M0: Setup & Centralized Computing

Collaboration: Individual milestone Completion: About 10-12 hours (but might take longer if content is unfamiliar/new.) Deadline: Monday, Feb. 5, 2024 (11:59PM ET) Latest handout version: CS1380:2024:M0 GitHub repo: https://github.com/brown-cs1380/m0

Introduction

This milestone combines several goals:

Set up and familiarize students with the environment and infrastructure used for each of these assignments
Refresh (and confirm) everyone's background on developing systems in the languages and libraries used in this course
Develop the distribution-as-a-library abstractions that will form the basis throughout the course
Start thinking about modularizing and testing the system throughout the development process.
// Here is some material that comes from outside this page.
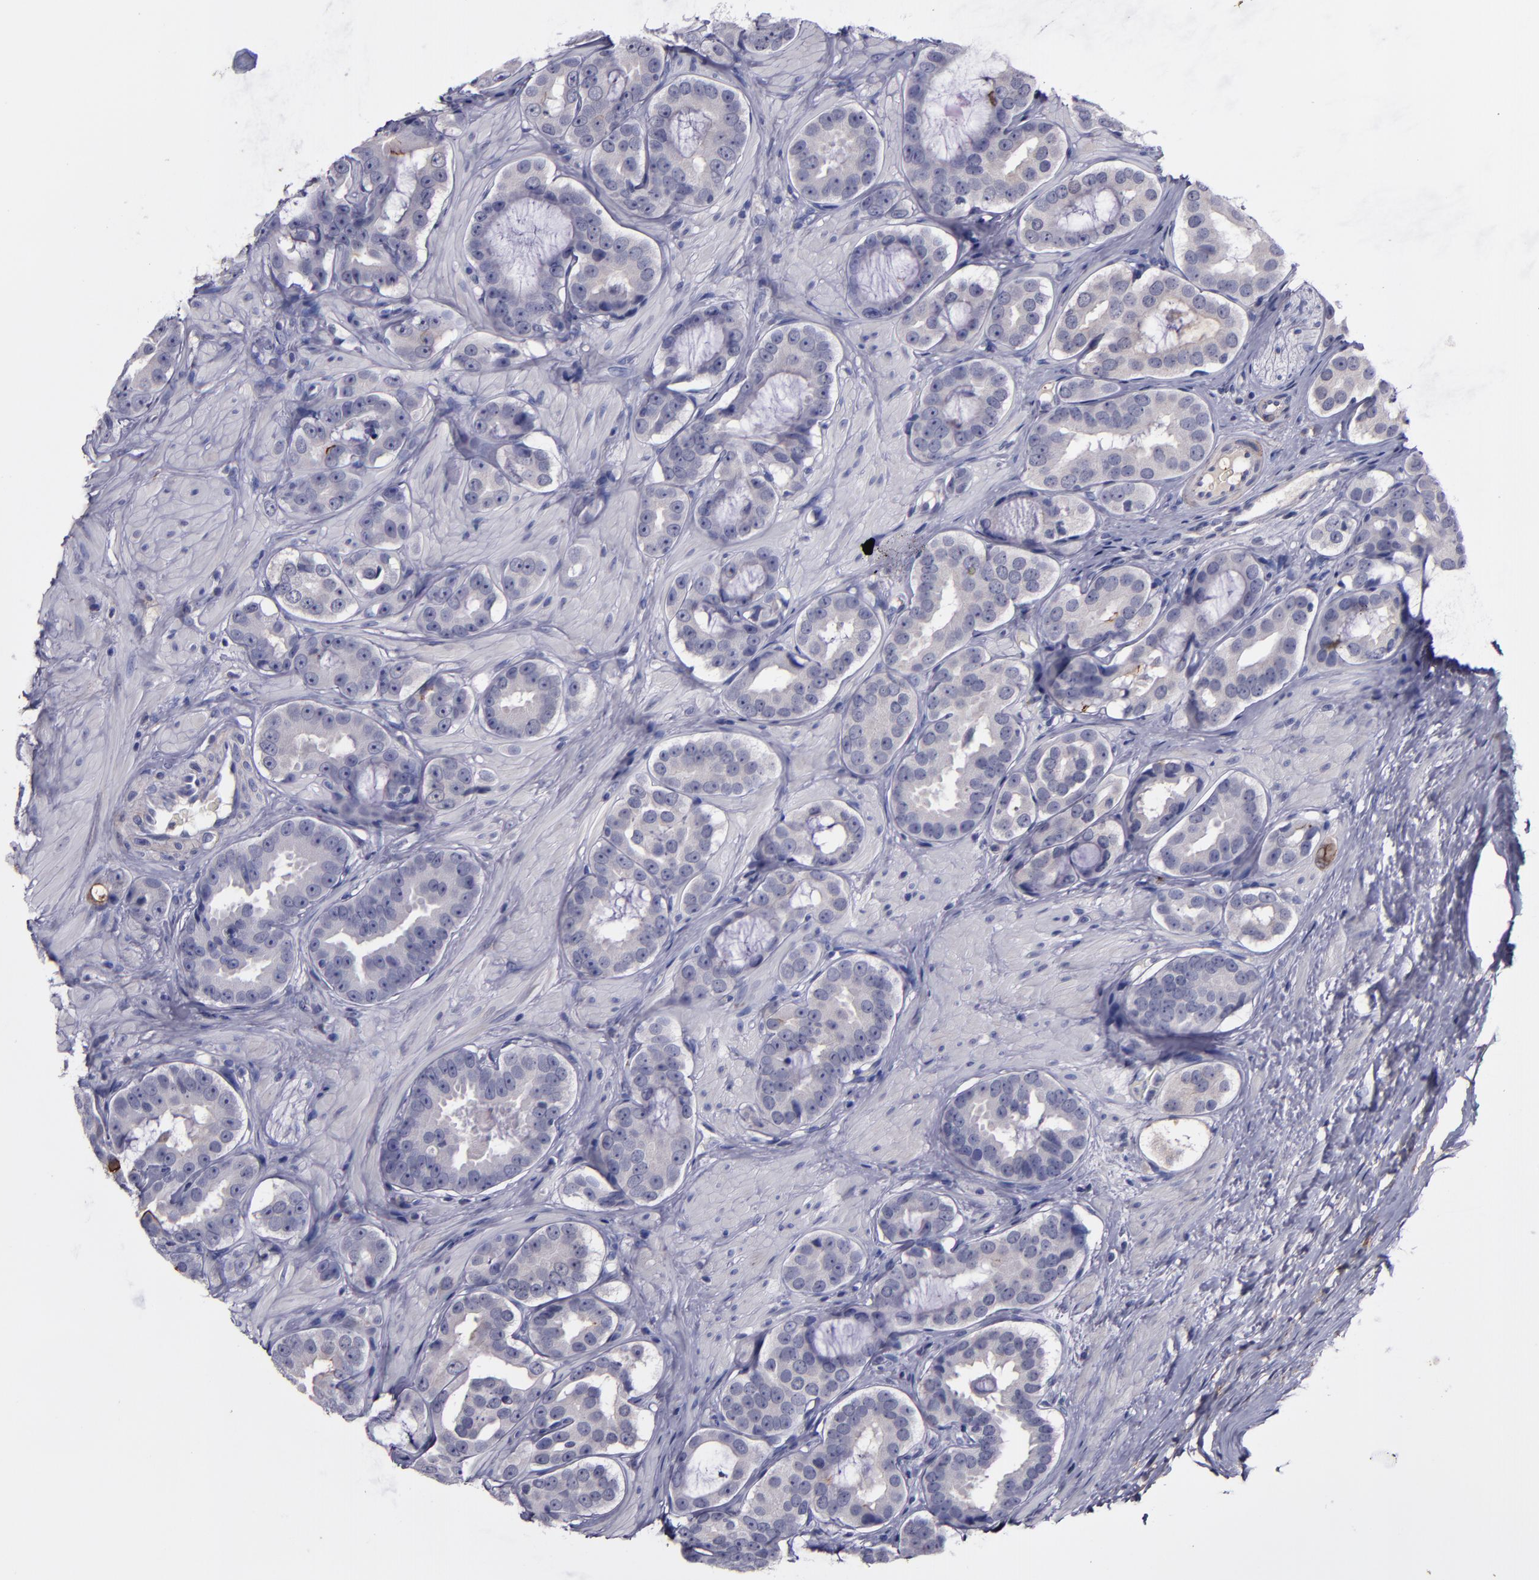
{"staining": {"intensity": "weak", "quantity": "<25%", "location": "cytoplasmic/membranous"}, "tissue": "prostate cancer", "cell_type": "Tumor cells", "image_type": "cancer", "snomed": [{"axis": "morphology", "description": "Adenocarcinoma, Low grade"}, {"axis": "topography", "description": "Prostate"}], "caption": "Human low-grade adenocarcinoma (prostate) stained for a protein using immunohistochemistry (IHC) exhibits no positivity in tumor cells.", "gene": "MFGE8", "patient": {"sex": "male", "age": 59}}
A fortunate byproduct is that students will familiarize themselves with environments used extensively in industry: the Docker containment environment, Unix/Linux shell scripts, a popular server-side JavaScript runtime environment, and the Node.js package manager.

Background and Context

Fundamentally, a search engine for the web is comprised of three components:

Crawling subsystem, i.e. a subsystem for downloading web content, extracting links, and downloading further content.
Indexing subsystem, i.e., a subsystem that processes content to extract key features, rank their importance, and restructure content to accelerate answering queries.
Querying subsystem, i.e., a subsystem that is responsible for receiving a query from a client and responding with the most appropriate content.

For this milestone, we will be developing the simplest possible subsystems using a combination of shell commands and JavaScript modules — enough to get a good sense of these three components. We will also test our implementation, characterize our solution — a preliminary version of the final report—and reflect on some of the design decisions.

The following online resources might be useful for this assignment:

Docker installation and usage cheatsheet
Unix and Linux shell scripting guide and cheatsheet
The Node v.20 LTS documentation
A primer on Git and GitHub

Please skim the entire assignment before diving into these resources, and only study these resources on a need basis. In any case, make sure that you use version control—ideally Git and GitHub, possibly with the educational pack—and that you commit and push frequently.

Under FAQ, we have compiled a list of questions that were asked a lot in the previous iteration of the assignment. Make sure to check these out first before asking questions on EdStem or coming to Office Hours!

Setting up your Environment

The development environment assumes a standard Unix/Linux environment. Windows and Mac OS X users can easily use a Docker container that has been set up with appropriate versions of a Linux distribution (Ubuntu 22.04.3 LTS), userspace utilities (GNU Coreutils v.8.32-4), the ShellCheck linting tool (v. 0.8), a JavaScript engine (Node v20.9.0), the node package manager (v.10.1), and basic support for editing, versioning, and checkpointing.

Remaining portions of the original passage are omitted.